Personally, I'd rather have a relative send a check. With sites like GFM, I think the company takes a percentage but I'm not 100% sure.
In the case of GFM accounts, I think market forces come into play. If someone sets up a ridiculous and entitled request, they probably won't get many donations. Setting up a request doesn't mean people will necessarily fund it, and the person making the request runs the risk of looking lazy and greedy. Usually people donate only when the requests sound reasonable to them.
So GFM accounts for silly things don't bother me. I just don't donate. If others want to, that's their business. If someone wants to waste money giving it to someone who doesn't really need it, I don't see how that's worse than if they go play the slots or buy some junk they don't really need. People waste money all the time.
I feel differently if people set up GFM accounts and solicit donations based on untrue sob stories. That's fraud.
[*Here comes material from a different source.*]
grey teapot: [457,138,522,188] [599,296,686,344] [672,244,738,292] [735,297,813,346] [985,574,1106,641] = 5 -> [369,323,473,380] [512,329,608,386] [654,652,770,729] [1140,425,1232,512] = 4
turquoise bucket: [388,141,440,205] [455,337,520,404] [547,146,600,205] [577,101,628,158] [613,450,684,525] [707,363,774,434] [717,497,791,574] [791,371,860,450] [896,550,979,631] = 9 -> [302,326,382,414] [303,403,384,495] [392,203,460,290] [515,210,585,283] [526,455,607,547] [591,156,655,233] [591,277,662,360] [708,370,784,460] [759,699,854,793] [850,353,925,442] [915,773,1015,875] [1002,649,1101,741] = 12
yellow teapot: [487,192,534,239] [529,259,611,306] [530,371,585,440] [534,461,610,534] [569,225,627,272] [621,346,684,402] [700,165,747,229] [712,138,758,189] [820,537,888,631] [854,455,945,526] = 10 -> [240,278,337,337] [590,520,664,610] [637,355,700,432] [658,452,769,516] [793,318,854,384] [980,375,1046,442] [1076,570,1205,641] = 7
Personally, I'd rather have a relative send a check. With sites like GFM, I think the company takes a percentage but I'm not 100% sure.
Go Fund Me does take a percentage. It's for the work they do processing. Many people would much rather just click a button than take out their checkbooks and go to the post office. GFM is valuable because it can capture the percentage of people who are willing to donate, but don't want to go out of their way to do it.
This is part of the reason I can't be bothered getting outraged over GFM. If I know you well enough to donate to your GFM account, I know you well enough to just write you a check directly. If I don't know you well enough to write you a check, I probably don't know you well enough to verify your story is legit, and I'm probably not going to donate anyway.
People who donate to strangers need to do so with the understanding that they may get scammed. That's not necessarily a deal-breaker. If I give money to a beggar on the street, I can't monitor where my dollar is going, and the money might be used for beer as easily as for food. But I know that, and I accept that risk because I also know that sometimes the person really is in need. My money, my choice. I don't blame the person who asks for change.
Spangle Brown
302 Posts
As in all things, buyer beware. I see this no different then the TV hawkers taking money from the elderly and spending it on private planes, etc. No harm in asking. There are always going to be such people.
But, I have no problem donating to a family members fund or to others I know. Even if it is for school. Yes, no one donated to me, but I did not ask. Years ago when i graduated from High School I sent out announcements. I received checks in the mail, that went to my college fund. Any different? I think not. Would I donate to a strangers college fund.. Hmm.. most likely not. Cause I don't know if their story is for real. Just like the guy on the street. I don't know if he has no choice, or that is his job of choice.
As in all things, it is something that can be abused. Buyer beware.